11:29 AM
Premier Bankcard to Deploy Microsoft's New SQL Server R2
As Microsoft rolls out its latest version of SQL Server today, Ron Van Zanten, directing officer of business intelligence at Premier Bankcard, Sioux Falls, S.D., expressed his company's (which he refers to a bank, it's a unit of bank holding company United National Corporation) commitment to the new database technology in a press conference this morning.
"We're a credit card company with four million customers, we issue Visa and MasterCard, and we manage more than 40 terabytes of data on SQL server; in our data warehouse alone we store 20 terabytes," he said, in apparent support of Microsoft's scalability claims for this product. At Premier Bankcard, SQL Server supports 3,000 users and runs 7,000 reports executed 20,000 times a day across 150 instances of SQL server. "It's the anchor for all our customer operations, including the scoring, servicing and return of new credit card applications coming in."

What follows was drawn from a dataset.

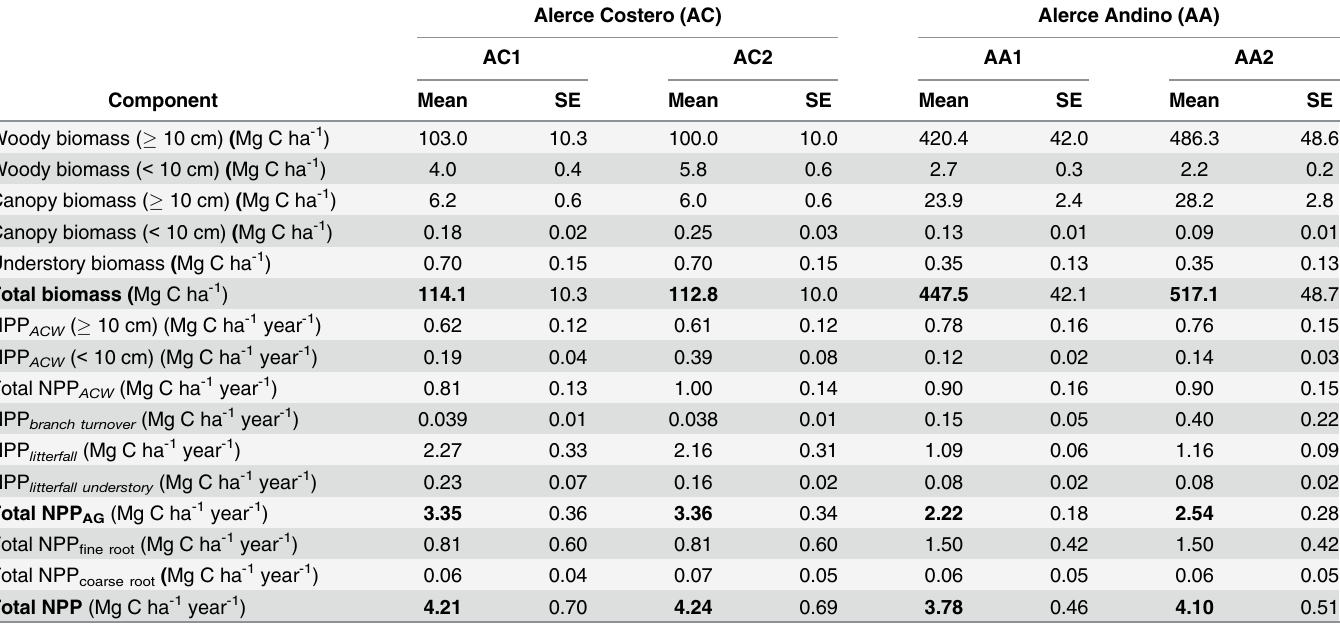
Table 1. Aboveground biomass and productivity per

With the R2 upgrade, Van Zanten says the bank will benefit from enhancements in mirroring and in centralization of database administration. "Our four DBAs will spend less time going to individual servers, they'll be able to use use centralized management software," he said. "Our end users will benefit from self-service business intelligence."
In a recent interview, Herain Oberoi, group product manager, SQL Server Business Group at Microsoft, noted that the key features the company worked on for this release were scalability, self-service business intelligence and IT efficiency (Van Zanten was right on message). The software now works with up to 256 threads. SQL Server PowerPivot for Excel provides what he calls a "democratization of BI," in other words, users of SQL Server and Excel can set up their own analyses and reports in PowerPivot.

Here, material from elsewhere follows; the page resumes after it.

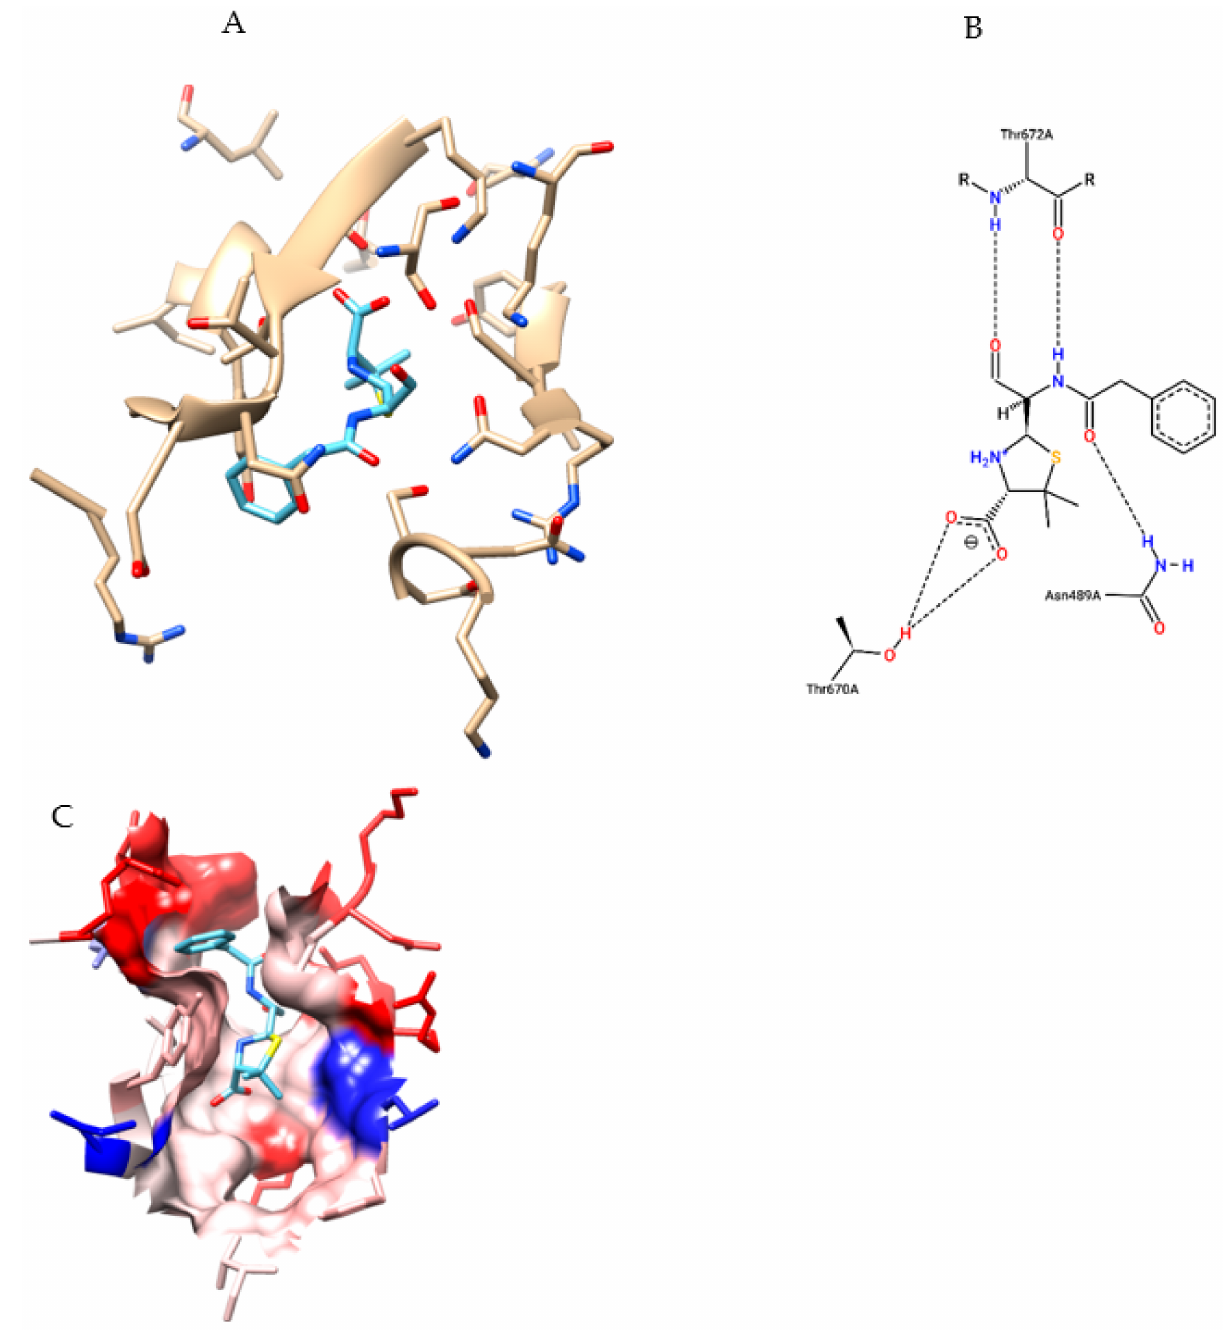
Figure 5. Reference ligand interaction with PBP protein, ( A ) 3D interaction, ( B ) hydrogen bond formation, ( C ) Hydrophobic interaction (represented by blue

Microsoft says more than 2,000 global ISVs have indicated their plans to build solutions based on SQL Server 2008 R2, including Temenos in banking. It will be supported by SAP, Kronos and Epicor Software. It says more than 300,000 potential customers have downloaded the community technology previews.
This release has a cloud computing component — SQL Server will be offered over a cloud through Microsoft SQL Azure. "Microsoft is making a big bet on the cloud," Oberoi noted. He said there should be no noticeable difference between SQL on premise and SQL on the cloud.